Presumptive illegality: Based on the increases in market share in the relevant markets, and concentration in those markets post-merger (as measured by the Herfindahl-Hirschman Index, or "HHI"), the FTC found that the merger to be "presumptively illegal." The court found that the FTC "was correct to presume the merger substantially anticompetitive" based on HHI data. In doing so, it considered but rejected ProMedica's argument that measuring market concentration to apply a presumption of illegality only applies in "coordinated-effects" cases, and not when a merger is challenged based on a "unilateral effects" theory. ("Unilateral effects theory . . . holds that '[t]he elimination of competition between two firms that results from their merger may alone constitute a substantial lessening of competition.'") The court stated that, even without conducting the kind of substitutability analysis associated with a unilateral effects approach, "the record in the case shows a strong correlation between ProMedica's prices, "i.e., its ability to impose unilateral increases," and its market share. In this regard, the evidence showed that in this market, "the higher a provider's market share, the higher its prices," and "that fact is not explained by the quality of ProMedica's services or its underlying costs," but instead by ProMedica's "bargaining power." 

The court found that the FTC "had every reason to conclude that, as ProMedica's dominance in the relevant markets increases, so does the need for MCOs to include ProMedica in their networks—and thus so too does ProMedica's leverage in demanding higher rates." Moreover, "[e]ven in unilateral effects cases, at some point the Commission is entitled to take seriously the alarm sounded by a merger's HHI data," which in this case involved ProMedica's dominant markets shares in the relevant markets" and a "merger that would drive those numbers even higher... making it extremely likely, as a matter of simple mathematics, that a 'significant fraction' of St.

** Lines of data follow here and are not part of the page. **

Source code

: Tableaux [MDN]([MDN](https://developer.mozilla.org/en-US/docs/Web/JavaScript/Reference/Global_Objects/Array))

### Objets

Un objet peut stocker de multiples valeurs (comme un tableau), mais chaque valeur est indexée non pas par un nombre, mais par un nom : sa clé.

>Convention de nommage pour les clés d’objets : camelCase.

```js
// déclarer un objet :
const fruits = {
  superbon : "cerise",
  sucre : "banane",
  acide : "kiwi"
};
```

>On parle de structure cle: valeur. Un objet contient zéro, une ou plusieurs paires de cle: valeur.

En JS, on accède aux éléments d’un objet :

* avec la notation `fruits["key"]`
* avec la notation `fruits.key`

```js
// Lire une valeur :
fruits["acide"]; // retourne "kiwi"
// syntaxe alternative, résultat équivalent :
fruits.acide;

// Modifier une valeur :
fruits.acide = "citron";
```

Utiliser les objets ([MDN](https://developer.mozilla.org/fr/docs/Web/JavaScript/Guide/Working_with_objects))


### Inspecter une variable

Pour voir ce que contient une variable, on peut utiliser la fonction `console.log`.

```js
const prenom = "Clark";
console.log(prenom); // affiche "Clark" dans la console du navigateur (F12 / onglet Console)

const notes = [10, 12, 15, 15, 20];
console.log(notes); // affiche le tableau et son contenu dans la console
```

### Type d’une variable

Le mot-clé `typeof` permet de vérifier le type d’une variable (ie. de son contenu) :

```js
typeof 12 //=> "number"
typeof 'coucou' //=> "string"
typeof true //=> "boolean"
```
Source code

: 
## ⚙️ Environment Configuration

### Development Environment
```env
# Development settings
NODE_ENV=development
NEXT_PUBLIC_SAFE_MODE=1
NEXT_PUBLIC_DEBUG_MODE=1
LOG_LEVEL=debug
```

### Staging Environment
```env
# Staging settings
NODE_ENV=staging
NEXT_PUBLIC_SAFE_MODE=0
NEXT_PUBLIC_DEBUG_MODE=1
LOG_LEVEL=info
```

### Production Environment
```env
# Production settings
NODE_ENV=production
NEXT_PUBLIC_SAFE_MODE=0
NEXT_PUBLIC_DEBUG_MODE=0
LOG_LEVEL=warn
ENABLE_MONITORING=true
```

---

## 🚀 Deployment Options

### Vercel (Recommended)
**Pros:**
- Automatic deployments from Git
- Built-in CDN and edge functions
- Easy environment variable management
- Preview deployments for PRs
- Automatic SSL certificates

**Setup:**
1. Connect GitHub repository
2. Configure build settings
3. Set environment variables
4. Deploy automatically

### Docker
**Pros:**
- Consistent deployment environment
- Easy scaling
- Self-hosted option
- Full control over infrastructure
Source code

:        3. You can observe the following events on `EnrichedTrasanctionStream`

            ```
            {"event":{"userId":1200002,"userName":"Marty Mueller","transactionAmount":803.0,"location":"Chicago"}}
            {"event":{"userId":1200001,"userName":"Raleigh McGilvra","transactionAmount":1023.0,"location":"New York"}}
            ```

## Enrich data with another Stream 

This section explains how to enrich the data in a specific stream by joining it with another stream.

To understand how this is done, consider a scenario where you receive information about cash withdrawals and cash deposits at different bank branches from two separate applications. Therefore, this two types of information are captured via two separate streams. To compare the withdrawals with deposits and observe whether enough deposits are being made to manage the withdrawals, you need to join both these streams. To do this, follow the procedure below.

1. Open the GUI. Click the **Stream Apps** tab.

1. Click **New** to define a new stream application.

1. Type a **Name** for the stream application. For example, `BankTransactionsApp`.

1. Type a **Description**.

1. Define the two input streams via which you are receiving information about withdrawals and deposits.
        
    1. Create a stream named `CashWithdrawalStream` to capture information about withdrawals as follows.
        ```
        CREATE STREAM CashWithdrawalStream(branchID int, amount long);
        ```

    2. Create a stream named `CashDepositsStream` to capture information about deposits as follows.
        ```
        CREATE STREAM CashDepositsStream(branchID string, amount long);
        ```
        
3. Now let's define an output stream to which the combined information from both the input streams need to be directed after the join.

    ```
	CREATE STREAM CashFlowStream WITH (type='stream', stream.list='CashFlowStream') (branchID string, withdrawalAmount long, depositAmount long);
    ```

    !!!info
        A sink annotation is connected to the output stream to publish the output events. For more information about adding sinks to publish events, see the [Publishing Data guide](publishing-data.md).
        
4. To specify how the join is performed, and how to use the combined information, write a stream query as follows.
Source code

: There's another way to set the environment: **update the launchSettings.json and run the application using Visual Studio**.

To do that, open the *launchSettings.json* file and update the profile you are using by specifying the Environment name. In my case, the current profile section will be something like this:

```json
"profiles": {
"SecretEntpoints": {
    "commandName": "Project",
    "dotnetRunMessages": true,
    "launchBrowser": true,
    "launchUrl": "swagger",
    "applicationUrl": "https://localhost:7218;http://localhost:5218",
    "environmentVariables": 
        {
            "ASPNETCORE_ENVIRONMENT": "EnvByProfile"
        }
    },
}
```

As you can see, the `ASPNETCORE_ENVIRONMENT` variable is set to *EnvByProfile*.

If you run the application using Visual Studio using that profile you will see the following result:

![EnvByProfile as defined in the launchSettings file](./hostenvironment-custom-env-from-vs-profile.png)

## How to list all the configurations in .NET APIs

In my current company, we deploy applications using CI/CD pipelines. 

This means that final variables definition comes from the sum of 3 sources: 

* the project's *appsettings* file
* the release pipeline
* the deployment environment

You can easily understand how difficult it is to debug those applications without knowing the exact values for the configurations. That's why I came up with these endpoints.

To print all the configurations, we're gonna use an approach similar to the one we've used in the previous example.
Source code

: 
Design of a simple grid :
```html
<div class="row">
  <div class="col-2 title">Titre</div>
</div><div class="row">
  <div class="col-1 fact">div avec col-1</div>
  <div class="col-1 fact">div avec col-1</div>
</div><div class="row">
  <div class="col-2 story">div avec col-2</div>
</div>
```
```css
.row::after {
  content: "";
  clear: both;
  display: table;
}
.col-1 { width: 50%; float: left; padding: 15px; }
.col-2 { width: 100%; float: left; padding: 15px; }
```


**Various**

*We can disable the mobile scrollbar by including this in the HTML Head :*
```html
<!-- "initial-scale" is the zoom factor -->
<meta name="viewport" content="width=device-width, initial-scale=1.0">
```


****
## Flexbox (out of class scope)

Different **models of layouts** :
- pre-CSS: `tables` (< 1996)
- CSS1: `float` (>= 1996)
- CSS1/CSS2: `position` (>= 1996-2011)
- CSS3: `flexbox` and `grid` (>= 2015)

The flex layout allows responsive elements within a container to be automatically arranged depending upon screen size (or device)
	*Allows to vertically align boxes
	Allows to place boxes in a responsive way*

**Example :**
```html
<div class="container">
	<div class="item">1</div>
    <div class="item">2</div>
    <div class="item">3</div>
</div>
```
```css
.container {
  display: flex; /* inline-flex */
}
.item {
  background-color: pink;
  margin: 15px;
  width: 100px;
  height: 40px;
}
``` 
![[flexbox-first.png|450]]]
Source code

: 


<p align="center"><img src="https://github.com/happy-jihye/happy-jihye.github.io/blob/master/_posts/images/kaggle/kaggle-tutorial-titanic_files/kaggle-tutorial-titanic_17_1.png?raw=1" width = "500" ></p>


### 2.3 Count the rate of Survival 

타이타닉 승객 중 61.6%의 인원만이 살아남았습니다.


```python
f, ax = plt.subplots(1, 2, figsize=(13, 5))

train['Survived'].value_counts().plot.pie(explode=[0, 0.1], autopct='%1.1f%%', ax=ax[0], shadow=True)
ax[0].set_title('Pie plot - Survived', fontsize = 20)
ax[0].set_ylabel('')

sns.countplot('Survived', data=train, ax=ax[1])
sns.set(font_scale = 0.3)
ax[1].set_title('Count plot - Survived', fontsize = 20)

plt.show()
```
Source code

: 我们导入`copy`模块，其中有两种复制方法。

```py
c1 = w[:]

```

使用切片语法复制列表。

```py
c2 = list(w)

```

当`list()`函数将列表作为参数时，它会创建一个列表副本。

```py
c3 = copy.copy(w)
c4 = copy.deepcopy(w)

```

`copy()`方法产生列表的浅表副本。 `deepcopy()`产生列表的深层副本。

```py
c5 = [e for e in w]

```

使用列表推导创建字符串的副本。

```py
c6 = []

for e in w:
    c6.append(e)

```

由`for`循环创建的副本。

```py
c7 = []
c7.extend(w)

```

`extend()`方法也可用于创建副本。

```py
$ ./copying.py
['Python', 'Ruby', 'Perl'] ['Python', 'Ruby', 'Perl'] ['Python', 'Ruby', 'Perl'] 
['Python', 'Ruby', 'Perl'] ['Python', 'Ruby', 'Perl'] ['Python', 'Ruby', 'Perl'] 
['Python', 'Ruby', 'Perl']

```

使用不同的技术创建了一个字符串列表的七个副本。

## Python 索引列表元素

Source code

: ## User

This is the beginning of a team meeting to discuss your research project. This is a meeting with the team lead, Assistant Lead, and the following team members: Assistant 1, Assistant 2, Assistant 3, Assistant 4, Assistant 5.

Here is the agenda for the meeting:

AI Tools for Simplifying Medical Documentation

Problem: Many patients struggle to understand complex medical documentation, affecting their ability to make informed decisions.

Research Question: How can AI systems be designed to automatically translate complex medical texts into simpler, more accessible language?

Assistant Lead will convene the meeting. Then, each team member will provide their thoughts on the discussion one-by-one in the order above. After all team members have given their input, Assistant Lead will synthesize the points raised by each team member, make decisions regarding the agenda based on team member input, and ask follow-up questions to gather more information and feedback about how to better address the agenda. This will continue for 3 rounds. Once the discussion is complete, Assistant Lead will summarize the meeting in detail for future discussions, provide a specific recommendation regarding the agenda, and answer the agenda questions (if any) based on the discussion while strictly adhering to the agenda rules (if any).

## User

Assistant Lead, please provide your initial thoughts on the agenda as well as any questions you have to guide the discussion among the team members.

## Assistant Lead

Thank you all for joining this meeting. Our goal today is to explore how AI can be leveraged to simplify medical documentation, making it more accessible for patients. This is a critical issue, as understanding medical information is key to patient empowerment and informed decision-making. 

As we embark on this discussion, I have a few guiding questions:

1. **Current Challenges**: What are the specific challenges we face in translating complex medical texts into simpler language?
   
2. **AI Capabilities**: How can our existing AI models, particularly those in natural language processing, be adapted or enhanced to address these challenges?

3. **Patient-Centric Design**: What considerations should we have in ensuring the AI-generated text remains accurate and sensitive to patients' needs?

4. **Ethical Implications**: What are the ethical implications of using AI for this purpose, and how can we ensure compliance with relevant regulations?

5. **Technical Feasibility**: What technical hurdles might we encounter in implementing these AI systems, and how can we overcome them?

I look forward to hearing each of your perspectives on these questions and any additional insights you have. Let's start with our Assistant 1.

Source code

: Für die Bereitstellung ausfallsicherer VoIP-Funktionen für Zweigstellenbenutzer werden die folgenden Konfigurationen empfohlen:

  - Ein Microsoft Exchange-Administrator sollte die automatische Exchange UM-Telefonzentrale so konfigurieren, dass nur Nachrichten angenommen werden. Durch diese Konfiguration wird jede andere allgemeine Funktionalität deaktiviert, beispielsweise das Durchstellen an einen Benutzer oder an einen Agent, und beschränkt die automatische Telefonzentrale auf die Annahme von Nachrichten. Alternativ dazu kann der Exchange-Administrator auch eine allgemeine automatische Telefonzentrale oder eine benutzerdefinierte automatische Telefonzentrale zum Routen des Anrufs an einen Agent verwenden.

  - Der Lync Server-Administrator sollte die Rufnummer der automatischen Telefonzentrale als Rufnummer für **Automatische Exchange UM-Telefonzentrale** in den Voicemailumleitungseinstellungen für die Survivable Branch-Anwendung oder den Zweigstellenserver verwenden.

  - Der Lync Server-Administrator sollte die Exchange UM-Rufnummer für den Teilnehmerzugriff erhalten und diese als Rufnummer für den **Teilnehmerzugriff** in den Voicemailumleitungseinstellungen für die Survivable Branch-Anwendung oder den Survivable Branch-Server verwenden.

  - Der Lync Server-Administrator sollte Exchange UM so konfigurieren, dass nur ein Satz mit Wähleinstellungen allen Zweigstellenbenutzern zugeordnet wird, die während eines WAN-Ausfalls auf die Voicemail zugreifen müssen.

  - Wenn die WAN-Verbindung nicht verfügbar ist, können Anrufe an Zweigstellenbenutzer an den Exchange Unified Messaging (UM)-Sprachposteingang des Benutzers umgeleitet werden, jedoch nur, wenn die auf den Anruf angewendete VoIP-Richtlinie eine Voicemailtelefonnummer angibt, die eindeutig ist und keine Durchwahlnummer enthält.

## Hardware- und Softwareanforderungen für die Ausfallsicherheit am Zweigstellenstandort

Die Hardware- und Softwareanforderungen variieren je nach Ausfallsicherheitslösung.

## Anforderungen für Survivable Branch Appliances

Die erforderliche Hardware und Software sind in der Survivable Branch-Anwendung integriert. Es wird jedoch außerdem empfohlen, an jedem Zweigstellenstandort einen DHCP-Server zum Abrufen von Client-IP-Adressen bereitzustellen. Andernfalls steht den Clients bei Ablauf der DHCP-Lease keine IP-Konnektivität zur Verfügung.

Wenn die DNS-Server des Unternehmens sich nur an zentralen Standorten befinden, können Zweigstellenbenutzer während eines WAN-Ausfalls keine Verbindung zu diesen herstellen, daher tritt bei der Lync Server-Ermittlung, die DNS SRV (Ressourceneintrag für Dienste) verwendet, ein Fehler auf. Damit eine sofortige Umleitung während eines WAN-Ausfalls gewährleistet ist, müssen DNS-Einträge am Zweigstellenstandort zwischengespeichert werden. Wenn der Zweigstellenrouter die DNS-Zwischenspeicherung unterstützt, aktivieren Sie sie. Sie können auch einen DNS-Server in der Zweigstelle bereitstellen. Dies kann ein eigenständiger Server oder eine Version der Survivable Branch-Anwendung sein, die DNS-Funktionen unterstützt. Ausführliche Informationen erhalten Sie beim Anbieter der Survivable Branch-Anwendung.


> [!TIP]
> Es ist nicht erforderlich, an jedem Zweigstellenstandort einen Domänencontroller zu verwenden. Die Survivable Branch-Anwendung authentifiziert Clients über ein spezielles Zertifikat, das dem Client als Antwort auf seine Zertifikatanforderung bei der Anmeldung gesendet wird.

Luke's patients viewed ProMedica as a close substitute for services in the relevant markets." Prior to the proposed merger, ProMedica's prices were on average 32 percent higher than Mercy's, 51 percent higher than UTMC's and 74 percent higher than St. Luke's.

The court referred to other evidence relied upon by the FTC that "buttresses" the presumption. Managed care organizations have historically found it necessary to include either ProMedica or St. Luke's in their networks since those hospital systems are dominant in southwest Lucas County, where St. Luke's is located, and where the two were direct competitors before the merger. St. Luke's viewed ProMedica as its "most significant competitor," while ProMedica viewed St. Luke as a "[s]trong competitor"; ProMedica offered to discount its rates by 2.5 percent for MCOs that excluded St. Luke's from their networks. ProMedica's rates before the merger were among the highest in the state, while St. Luke's rates did not even cover its cost of patient care (even though St. Luke's quality ratings on the whole were better than ProMedica's).

Rebutting the presumption: When it came to the issue of whether ProMedica rebutted the presumption that the merger is substantially anticompetitive, the court made much of the fact that ProMedica did not attempt to argue that "this merger would benefit consumers . . . in any way." The court found that the St. Luke's financial difficulties before the merger (in connection with its "weakened competitor" defense) provided no basis to reject the FTC's findings about the merger's anticompetitive effects—in light of its increasing market share before the merger and cash reserves sufficient to pay all of its obligations and meet its capital needs. The court colorfully referred to the "weakened competitor" defense as ProMedica's "Hail Mary pass."